Show each line below that contains the string "custom".

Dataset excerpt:
....

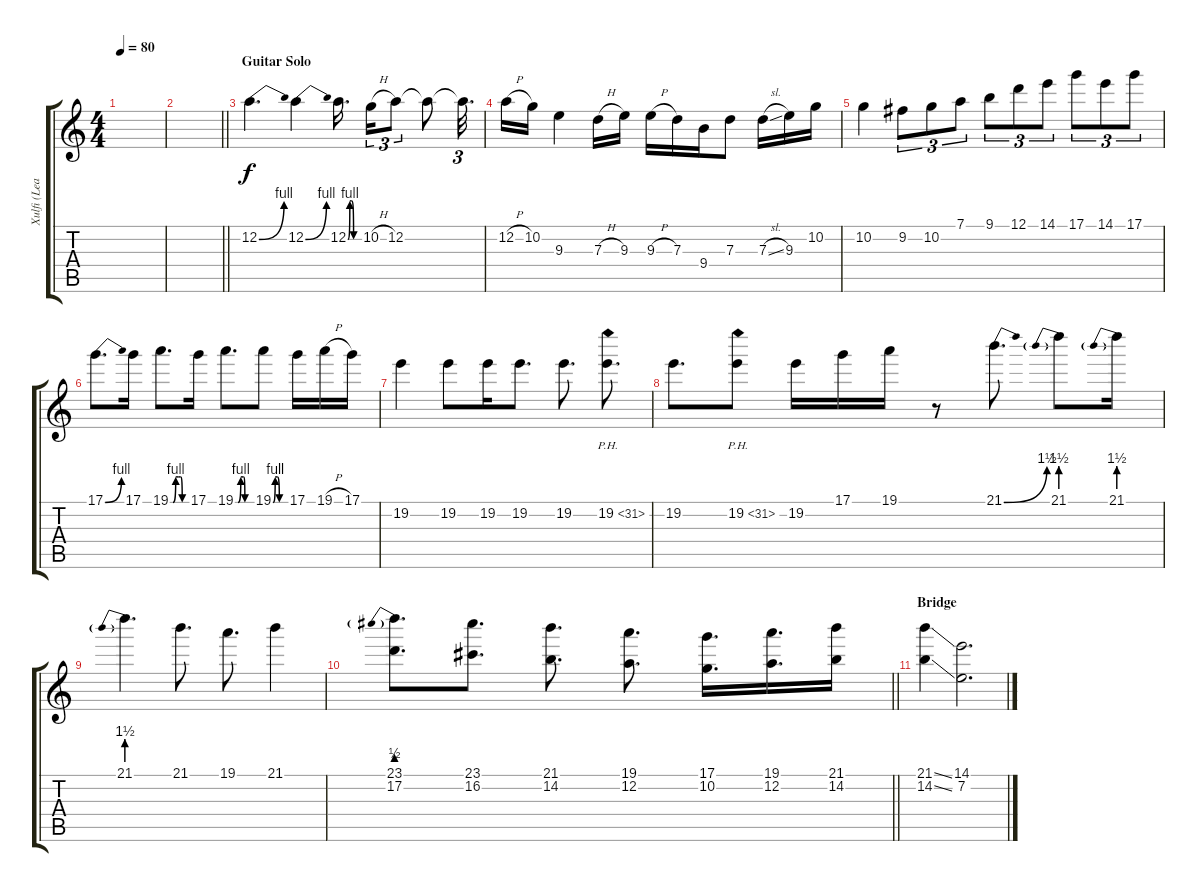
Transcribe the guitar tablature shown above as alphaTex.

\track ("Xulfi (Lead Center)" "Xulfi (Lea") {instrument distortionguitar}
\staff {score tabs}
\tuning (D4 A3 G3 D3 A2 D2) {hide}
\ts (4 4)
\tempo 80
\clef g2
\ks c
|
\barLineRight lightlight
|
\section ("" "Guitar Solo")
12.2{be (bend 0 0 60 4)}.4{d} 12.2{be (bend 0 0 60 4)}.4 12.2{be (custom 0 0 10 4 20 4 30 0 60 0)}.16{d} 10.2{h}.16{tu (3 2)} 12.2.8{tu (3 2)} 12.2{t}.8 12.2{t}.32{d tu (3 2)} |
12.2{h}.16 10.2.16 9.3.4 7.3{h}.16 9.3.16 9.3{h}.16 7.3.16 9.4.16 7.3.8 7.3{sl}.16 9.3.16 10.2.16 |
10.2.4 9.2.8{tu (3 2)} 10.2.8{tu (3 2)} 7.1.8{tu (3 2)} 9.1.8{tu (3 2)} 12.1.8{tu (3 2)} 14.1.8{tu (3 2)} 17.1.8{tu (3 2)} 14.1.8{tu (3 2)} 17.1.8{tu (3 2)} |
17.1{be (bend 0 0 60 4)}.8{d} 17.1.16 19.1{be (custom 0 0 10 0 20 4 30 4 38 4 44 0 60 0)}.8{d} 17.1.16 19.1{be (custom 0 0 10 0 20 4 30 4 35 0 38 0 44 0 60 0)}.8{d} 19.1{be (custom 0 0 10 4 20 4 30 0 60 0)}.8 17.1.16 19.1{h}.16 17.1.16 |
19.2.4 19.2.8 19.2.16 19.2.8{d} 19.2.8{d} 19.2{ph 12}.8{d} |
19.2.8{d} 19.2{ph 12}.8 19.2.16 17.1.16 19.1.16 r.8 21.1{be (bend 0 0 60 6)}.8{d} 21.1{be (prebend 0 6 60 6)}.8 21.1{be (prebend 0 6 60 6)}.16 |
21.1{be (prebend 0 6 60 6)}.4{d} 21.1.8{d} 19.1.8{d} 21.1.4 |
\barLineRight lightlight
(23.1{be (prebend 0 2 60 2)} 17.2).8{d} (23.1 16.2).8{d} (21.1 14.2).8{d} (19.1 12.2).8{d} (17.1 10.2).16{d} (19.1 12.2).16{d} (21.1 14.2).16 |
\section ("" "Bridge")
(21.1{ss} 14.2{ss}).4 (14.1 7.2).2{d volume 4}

....

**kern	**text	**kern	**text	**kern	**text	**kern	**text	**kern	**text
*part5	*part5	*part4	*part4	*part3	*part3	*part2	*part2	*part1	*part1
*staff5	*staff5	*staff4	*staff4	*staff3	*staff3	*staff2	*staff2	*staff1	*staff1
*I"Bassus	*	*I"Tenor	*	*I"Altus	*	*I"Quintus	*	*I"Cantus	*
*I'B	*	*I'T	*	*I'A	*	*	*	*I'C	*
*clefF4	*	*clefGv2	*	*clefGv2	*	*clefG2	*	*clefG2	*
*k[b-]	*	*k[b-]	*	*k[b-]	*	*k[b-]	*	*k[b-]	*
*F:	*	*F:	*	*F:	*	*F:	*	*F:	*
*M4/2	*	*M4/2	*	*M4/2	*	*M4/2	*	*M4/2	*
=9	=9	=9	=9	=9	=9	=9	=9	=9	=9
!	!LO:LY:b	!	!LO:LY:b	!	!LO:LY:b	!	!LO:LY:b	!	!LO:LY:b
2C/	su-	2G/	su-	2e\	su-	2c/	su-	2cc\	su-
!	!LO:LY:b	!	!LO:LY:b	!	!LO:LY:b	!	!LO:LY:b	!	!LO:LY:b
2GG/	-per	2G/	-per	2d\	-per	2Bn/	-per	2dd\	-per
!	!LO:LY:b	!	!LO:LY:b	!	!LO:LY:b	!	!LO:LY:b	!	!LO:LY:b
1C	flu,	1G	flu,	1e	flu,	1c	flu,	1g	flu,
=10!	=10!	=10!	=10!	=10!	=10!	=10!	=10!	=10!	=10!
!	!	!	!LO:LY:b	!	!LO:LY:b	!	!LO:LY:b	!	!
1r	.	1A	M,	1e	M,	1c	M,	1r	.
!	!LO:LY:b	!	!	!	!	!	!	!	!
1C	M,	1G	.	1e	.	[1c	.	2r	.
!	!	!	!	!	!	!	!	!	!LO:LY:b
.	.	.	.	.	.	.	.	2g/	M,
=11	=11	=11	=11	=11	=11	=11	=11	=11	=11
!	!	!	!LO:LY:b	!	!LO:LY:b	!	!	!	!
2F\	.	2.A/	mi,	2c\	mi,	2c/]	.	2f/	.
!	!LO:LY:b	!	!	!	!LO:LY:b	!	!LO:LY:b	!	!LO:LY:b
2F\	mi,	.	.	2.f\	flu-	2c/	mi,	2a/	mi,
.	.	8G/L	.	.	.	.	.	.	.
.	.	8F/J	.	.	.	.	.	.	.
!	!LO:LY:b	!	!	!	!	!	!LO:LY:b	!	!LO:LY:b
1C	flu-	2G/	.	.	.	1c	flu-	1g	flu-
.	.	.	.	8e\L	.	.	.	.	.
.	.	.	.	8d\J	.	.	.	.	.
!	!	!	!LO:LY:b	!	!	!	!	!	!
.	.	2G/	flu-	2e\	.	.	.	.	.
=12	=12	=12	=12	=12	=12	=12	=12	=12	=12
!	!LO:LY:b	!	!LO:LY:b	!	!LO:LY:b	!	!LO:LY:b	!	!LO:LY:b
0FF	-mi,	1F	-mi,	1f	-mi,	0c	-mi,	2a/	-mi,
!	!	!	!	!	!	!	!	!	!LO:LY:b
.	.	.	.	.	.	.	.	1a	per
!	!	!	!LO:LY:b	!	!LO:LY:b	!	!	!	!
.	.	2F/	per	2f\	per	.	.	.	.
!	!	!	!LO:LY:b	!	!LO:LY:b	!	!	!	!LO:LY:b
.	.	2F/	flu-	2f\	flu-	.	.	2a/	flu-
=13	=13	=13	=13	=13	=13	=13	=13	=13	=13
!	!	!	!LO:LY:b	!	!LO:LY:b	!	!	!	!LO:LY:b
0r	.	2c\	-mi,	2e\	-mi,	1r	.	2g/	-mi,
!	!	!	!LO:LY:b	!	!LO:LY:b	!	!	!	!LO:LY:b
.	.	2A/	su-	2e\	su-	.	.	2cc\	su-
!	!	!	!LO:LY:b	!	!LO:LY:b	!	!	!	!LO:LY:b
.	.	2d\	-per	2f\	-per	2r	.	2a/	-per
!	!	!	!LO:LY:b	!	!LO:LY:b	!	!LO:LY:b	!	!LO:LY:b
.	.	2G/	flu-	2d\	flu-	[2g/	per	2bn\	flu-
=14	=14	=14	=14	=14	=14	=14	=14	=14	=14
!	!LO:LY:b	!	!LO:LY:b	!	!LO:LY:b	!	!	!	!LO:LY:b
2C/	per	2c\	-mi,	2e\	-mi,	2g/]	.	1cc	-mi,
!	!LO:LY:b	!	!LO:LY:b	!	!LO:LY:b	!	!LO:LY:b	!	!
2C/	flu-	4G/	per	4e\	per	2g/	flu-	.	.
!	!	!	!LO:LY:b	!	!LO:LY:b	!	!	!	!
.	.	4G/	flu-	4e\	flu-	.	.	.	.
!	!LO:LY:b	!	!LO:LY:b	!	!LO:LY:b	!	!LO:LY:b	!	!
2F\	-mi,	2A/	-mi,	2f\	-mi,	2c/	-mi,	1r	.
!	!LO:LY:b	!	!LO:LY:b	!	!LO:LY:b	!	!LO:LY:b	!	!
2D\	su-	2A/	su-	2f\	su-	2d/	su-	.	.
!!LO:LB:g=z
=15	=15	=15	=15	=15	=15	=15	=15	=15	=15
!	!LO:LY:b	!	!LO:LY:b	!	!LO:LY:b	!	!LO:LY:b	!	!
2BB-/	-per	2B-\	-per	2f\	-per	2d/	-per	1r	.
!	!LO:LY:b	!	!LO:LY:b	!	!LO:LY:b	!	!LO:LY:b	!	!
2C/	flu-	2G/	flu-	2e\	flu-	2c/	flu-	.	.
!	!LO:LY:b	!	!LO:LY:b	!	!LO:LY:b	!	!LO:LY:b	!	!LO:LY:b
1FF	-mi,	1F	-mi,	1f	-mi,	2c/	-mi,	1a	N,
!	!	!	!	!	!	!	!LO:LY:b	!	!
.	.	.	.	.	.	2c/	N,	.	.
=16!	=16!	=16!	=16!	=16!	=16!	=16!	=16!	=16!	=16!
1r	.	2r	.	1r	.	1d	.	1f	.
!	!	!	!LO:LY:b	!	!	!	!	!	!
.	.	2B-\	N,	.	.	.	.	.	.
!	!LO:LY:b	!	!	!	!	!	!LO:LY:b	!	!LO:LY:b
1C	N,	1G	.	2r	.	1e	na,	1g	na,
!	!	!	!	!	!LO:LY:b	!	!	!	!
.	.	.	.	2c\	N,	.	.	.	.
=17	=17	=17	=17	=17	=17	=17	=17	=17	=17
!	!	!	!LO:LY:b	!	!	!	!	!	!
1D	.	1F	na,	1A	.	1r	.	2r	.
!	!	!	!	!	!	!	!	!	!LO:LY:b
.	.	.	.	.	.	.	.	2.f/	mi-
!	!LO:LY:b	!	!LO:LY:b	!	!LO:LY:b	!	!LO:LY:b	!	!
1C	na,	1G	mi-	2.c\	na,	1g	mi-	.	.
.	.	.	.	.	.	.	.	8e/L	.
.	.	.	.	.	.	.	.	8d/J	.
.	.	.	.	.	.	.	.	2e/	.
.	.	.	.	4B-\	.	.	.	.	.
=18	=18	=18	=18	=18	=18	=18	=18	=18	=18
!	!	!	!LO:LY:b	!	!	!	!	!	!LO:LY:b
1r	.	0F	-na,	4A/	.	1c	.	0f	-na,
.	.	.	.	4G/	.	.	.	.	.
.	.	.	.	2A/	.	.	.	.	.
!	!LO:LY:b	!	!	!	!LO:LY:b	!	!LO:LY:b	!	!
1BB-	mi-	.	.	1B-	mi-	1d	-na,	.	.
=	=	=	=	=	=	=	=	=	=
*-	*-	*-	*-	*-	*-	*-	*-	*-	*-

....

_THE SOLUTION_
12.2{be (bend 0 0 60 4)}.4{d} 12.2{be (bend 0 0 60 4)}.4 12.2{be (custom 0 0 10 4 20 4 30 0 60 0)}.16{d} 10.2{h}.16{tu (3 2)} 12.2.8{tu (3 2)} 12.2{t}.8 12.2{t}.32{d tu (3 2)} |
17.1{be (bend 0 0 60 4)}.8{d} 17.1.16 19.1{be (custom 0 0 10 0 20 4 30 4 38 4 44 0 60 0)}.8{d} 17.1.16 19.1{be (custom 0 0 10 0 20 4 30 4 35 0 38 0 44 0 60 0)}.8{d} 19.1{be (custom 0 0 10 4 20 4 30 0 60 0)}.8 17.1.16 19.1{h}.16 17.1.16 |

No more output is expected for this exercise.